If it's important, this concerns orchestral crew. Crew. *BLOOOOOD*


----------



## Petwhac (Jun 9, 2010)

It looks like maximum number of players for woodwind and brass.
3 of flutes, oboes, clarinets, bassoons.
4 horns, 4 trumpets, 3 trombones, 1 tuba.

That's a guess. No strings?
Pretty odd line up.


----------



## Aramis (Mar 1, 2009)

Thanks for answering.

That would make sense, except lack of the string. Maybe they are not mentioned because number of string players doesn't require any regulations ie. there is no purpose of extended forces in these sections?

Anyway. Here is full quote:



> The Maximum instrumentation is 3/3/3/3, 4/4/3/1, 1 Kettledrum, 3 Percussion, 1 Harp,
> 14/12/10/8/6 (woodwind instruments incl. additional instruments) - vocal forces are not allowed.


----------



## Aramis (Mar 1, 2009)

Uhm, I guess I see now - first numbers, like you said, stand for woodwinds and brass, then the percussive instruments and finally strings quintet.

Still not sure about "(woodwind instruments incl. additional instruments)" note.


----------



## SuperTonic (Jun 3, 2010)

Aramis said:


> Still not sure about "(woodwind instruments incl. additional instruments)" note.

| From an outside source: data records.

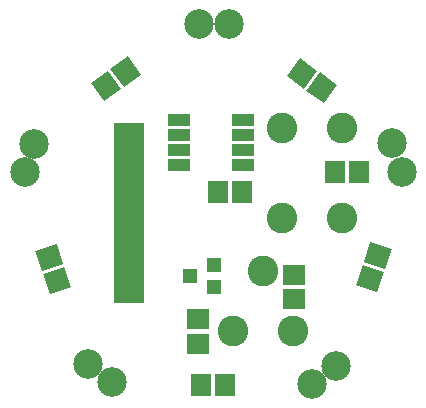
<source format=gbr>
G04 #@! TF.FileFunction,Soldermask,Bot*
%FSLAX46Y46*%
G04 Gerber Fmt 4.6, Leading zero omitted, Abs format (unit mm)*
G04 Created by KiCad (PCBNEW 4.0.7) date Friday, July 23, 2021 'PMt' 11:18:56 PM*
%MOMM*%
%LPD*%
G01*
G04 APERTURE LIST*
%ADD10C,0.100000*%
%ADD11C,2.500000*%
%ADD12R,2.500000X2.500000*%
%ADD13R,1.300000X1.200000*%
%ADD14R,1.800000X1.900000*%
%ADD15R,1.900000X1.800000*%
%ADD16C,2.600000*%
%ADD17R,1.950000X1.000000*%
G04 APERTURE END LIST*
D10*
D11*
X30777452Y-54296487D03*
X28722548Y-52803513D03*
X54507548Y-34092158D03*
X55292452Y-36507842D03*
X49777452Y-52953513D03*
X47722548Y-54446487D03*
X23407548Y-36557842D03*
X24192452Y-34142158D03*
X38130000Y-24000000D03*
X40670000Y-24000000D03*
D12*
X32250000Y-43810000D03*
X32250000Y-36190000D03*
X32250000Y-38730000D03*
X32250000Y-33650000D03*
X32250000Y-41270000D03*
X32250000Y-46350000D03*
D13*
X39400000Y-44400000D03*
X39400000Y-46300000D03*
X37400000Y-45350000D03*
D14*
X51675000Y-36500000D03*
X49625000Y-36500000D03*
D15*
X46150000Y-47275000D03*
X46150000Y-45225000D03*
D10*
G36*
X26664877Y-44337552D02*
X24857870Y-44924684D01*
X24301639Y-43212782D01*
X26108646Y-42625650D01*
X26664877Y-44337552D01*
X26664877Y-44337552D01*
G37*
G36*
X27298361Y-46287218D02*
X25491354Y-46874350D01*
X24935123Y-45162448D01*
X26742130Y-44575316D01*
X27298361Y-46287218D01*
X27298361Y-46287218D01*
G37*
G36*
X52007870Y-44425316D02*
X53814877Y-45012448D01*
X53258646Y-46724350D01*
X51451639Y-46137218D01*
X52007870Y-44425316D01*
X52007870Y-44425316D01*
G37*
G36*
X52641354Y-42475650D02*
X54448361Y-43062782D01*
X53892130Y-44774684D01*
X52085123Y-44187552D01*
X52641354Y-42475650D01*
X52641354Y-42475650D01*
G37*
D14*
X38325000Y-54600000D03*
X40375000Y-54600000D03*
D15*
X38050000Y-49025000D03*
X38050000Y-51075000D03*
D10*
G36*
X31759523Y-29345093D02*
X30642731Y-27807961D01*
X32098961Y-26749947D01*
X33215753Y-28287079D01*
X31759523Y-29345093D01*
X31759523Y-29345093D01*
G37*
G36*
X30101039Y-30550053D02*
X28984247Y-29012921D01*
X30440477Y-27954907D01*
X31557269Y-29492039D01*
X30101039Y-30550053D01*
X30101039Y-30550053D01*
G37*
G36*
X47242731Y-29642039D02*
X48359523Y-28104907D01*
X49815753Y-29162921D01*
X48698961Y-30700053D01*
X47242731Y-29642039D01*
X47242731Y-29642039D01*
G37*
G36*
X45584247Y-28437079D02*
X46701039Y-26899947D01*
X48157269Y-27957961D01*
X47040477Y-29495093D01*
X45584247Y-28437079D01*
X45584247Y-28437079D01*
G37*
D16*
X46090000Y-50000000D03*
X41010000Y-50000000D03*
X43550000Y-44920000D03*
X50240000Y-40460000D03*
X45160000Y-40460000D03*
X45160000Y-32840000D03*
X50240000Y-32840000D03*
D17*
X41850000Y-32145000D03*
X41850000Y-33415000D03*
X41850000Y-34685000D03*
X41850000Y-35955000D03*
X36450000Y-35955000D03*
X36450000Y-34685000D03*
X36450000Y-33415000D03*
X36450000Y-32145000D03*
D14*
X39725000Y-38200000D03*
X41775000Y-38200000D03*
M02*

</source>
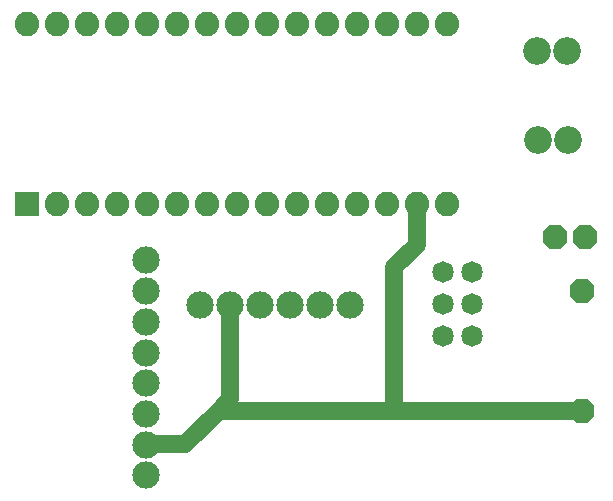
<source format=gbr>
G04 EAGLE Gerber RS-274X export*
G75*
%MOMM*%
%FSLAX34Y34*%
%LPD*%
%INTop Copper*%
%IPPOS*%
%AMOC8*
5,1,8,0,0,1.08239X$1,22.5*%
G01*
%ADD10R,2.080000X2.080000*%
%ADD11C,2.080000*%
%ADD12P,2.287394X8X202.500000*%
%ADD13P,2.287394X8X112.500000*%
%ADD14C,2.316600*%
%ADD15C,2.340000*%
%ADD16C,1.820000*%
%ADD17C,1.500000*%


D10*
X88900Y424020D03*
D11*
X114300Y424020D03*
X139700Y424020D03*
X165100Y424020D03*
X190500Y424020D03*
X215900Y424020D03*
X241300Y424020D03*
X266700Y424020D03*
X292100Y424020D03*
X317500Y424020D03*
X342900Y424020D03*
X368300Y424020D03*
X393700Y424020D03*
X419100Y424020D03*
X444500Y424020D03*
X444500Y576420D03*
X419100Y576420D03*
X393700Y576420D03*
X368300Y576420D03*
X342900Y576420D03*
X317500Y576420D03*
X292100Y576420D03*
X266700Y576420D03*
X241300Y576420D03*
X215900Y576420D03*
X190500Y576420D03*
X165100Y576420D03*
X139700Y576420D03*
X114300Y576420D03*
X88900Y576420D03*
D12*
X561680Y395650D03*
X536280Y395650D03*
D13*
X558800Y248300D03*
X558800Y349900D03*
D14*
X235455Y337900D03*
X260855Y337900D03*
X286255Y337900D03*
X311655Y337900D03*
X337055Y337900D03*
X362455Y337900D03*
X189635Y193905D03*
X189635Y219905D03*
X189635Y245905D03*
X189635Y271905D03*
X189635Y297905D03*
X189635Y323905D03*
X189635Y349905D03*
X189635Y375905D03*
D15*
X546600Y553100D03*
X521200Y553100D03*
X546920Y477740D03*
X521520Y477740D03*
D16*
X441114Y365788D03*
X441114Y338788D03*
X441114Y311788D03*
X466114Y365788D03*
X466114Y338788D03*
X466114Y311788D03*
D17*
X223044Y220330D02*
X190060Y220330D01*
X189635Y219905D01*
X260855Y258141D02*
X260855Y337900D01*
X251357Y248643D02*
X223044Y220330D01*
X251357Y248643D02*
X260855Y258141D01*
X251357Y248643D02*
X251700Y248300D01*
X400000Y248300D02*
X558800Y248300D01*
X400000Y248300D02*
X251700Y248300D01*
X400000Y370000D02*
X419100Y389100D01*
X400000Y370000D02*
X400000Y248300D01*
X419100Y389100D02*
X419100Y424020D01*
M02*

</source>
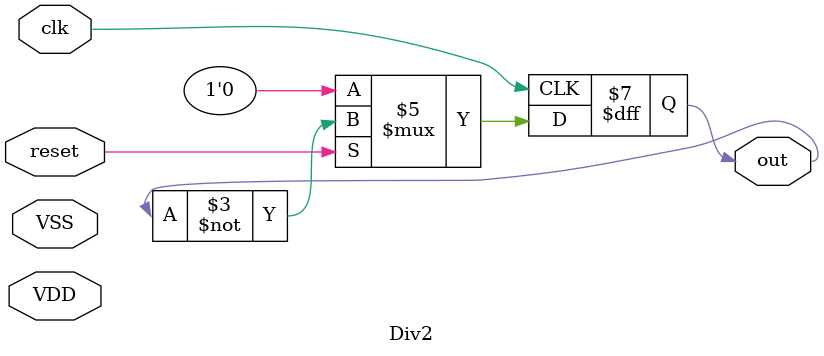
<source format=v>
module Div2(
	input	reset,
	input	clk,
	output	reg out,
	inout	VDD,
	inout	VSS
);

	// reg [2:0] count;

	always @(posedge clk) begin
		if (~reset) begin
			// count <= 0;
			out <= 0;
		end else begin
			// count[0] <= count[1];
			// count[1] <= ~count[2];
			// count[2] <= count[0];
			// if (~count[2] & ~count[1])
			out = ~out;
		end
	end
endmodule
</source>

My guess would be that it means that some players would be required to double instruments. For example, one or more of the 3 flautists might double piccolo.


----------



## Petwhac (Jun 9, 2010)

SuperTonic said:


> My guess would be that it means that some players would be required to double instruments. For example, one or more of the 3 flautists might double piccolo.


Yes and you could probably add alternatives like alto flute, cor anglais, bass clarinet and double bassoon- usually the 3rd woodwind player would take care of those.
It's a pretty Mahlerian orchestra and I'm surprised it doesn't allow for 8 horns, what with triple woodwind and all those percussionists. Still, probably not necessary.


----------



## Aramis (Mar 1, 2009)

I suppose I understand now. Thanks, both of you.



> It's a pretty Mahlerian orchestra


That's because these are limits of orchestral work submittet for Mahler anniversary competition.


----------



## Petwhac (Jun 9, 2010)

Aramis said:


> I suppose I understand now. Thanks, both of you.
> 
> That's because these are limits of orchestral work submittet for Mahler anniversary competition.


What's the competition? It sounds interesting.


----------



## Aramis (Mar 1, 2009)

> What's the competition? It sounds interesting.


http://www.composersforum.eu/?p=243


----------



## Petwhac (Jun 9, 2010)

Aramis said:


> http://www.composersforum.eu/?p=243


Thanks for that.


----------